Not too far from the Dutch Cemetery is another commemoration of a European resident of the archipelago. This monument to the memory of Olivia Raffles, the wife of Sir Stamford Raffles, is a delicate, domed and colonnaded dedication to an evidently beloved wife.
The inscription of the monument tells much of the love that was felt, as well as the age in which it was written: “Thou who ne’er my constant heart one monument hath forgot, tho’ fate severe has bid us part yet still — forget me not”.
These are perhaps some of the more romanticized and artistic aspects of the gardens, but it also possesses commercial and scientific aspects that add to its significance, both historically and presently.

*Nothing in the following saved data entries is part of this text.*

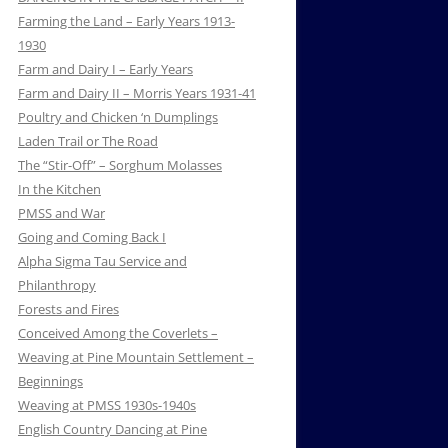
Farming the Land – Early Years 1913-
1930
Farm and Dairy I – Early Years
Farm and Dairy II – Morris Years 1931-41
Poultry and Chicken ‘n Dumplings
Laden Trail or The Road
The “Stir-Off” – Sorghum Molasses
In the Kitchen
PMSS and War
Going and Coming Back I
Alpha Sigma Tau Service and
Philanthropy
Forests and Fires
Conceived Among the Coverlets –
Weaving at Pine Mountain Settlement –
Beginnings
Weaving at PMSS 1930s-1940s
English Country Dancing at Pine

The Bogor Botanical Gardens achieved world renown for the research conducted within its premises, notably on the local cash crops of coffee, tea and rubber — not to mention tobacco. In conducting such activities, the gardens was significant in helping to develop and to realize the success of the country’s plantations.
Its plants and trees also highlights the great significance of the gardens. With an estimated collection of more than 15,000 species of plants and trees, including some 400 different types of palm and an greenhouse containing thousands of orchid varieties, the gardens’ collection is nothing short of extensive and impressive.
The range and variety of things to see in the Bogor Botanical Gardens can make for an excellent day trip. From huge trees with spectacular buttress roots firmly holding them in the ground, to broad, sweeping lawns, and from avenues of trees to lakes, ponds, streams and a river running through its center, there is much to take in.
While simple bridges allow for views onto a river strewn with rocks and boulders, it is the red suspension bridge that offers the most excitement: people crossing it bounce along as its suspension cables swing and take up the strain.
Any visit to the Bogor Botanical Gardens will mean a direct and enjoyable encounter with natural splendor. The gardens represent simultaneously a better side to the colonial past as well as the natural tropical wonders that are to be found within the Indonesian archipelago and beyond.
The modest entrance fee allows for a good day out and the possibility of contributing to the maintenance of this natural treasure trove of Indonesia — said to be among the best gardens in the world.
Entrance to the Bogor Botanical Gardens is Rp 5,500 per person; cars are permitted to enter the area for a fee of Rp 10,000.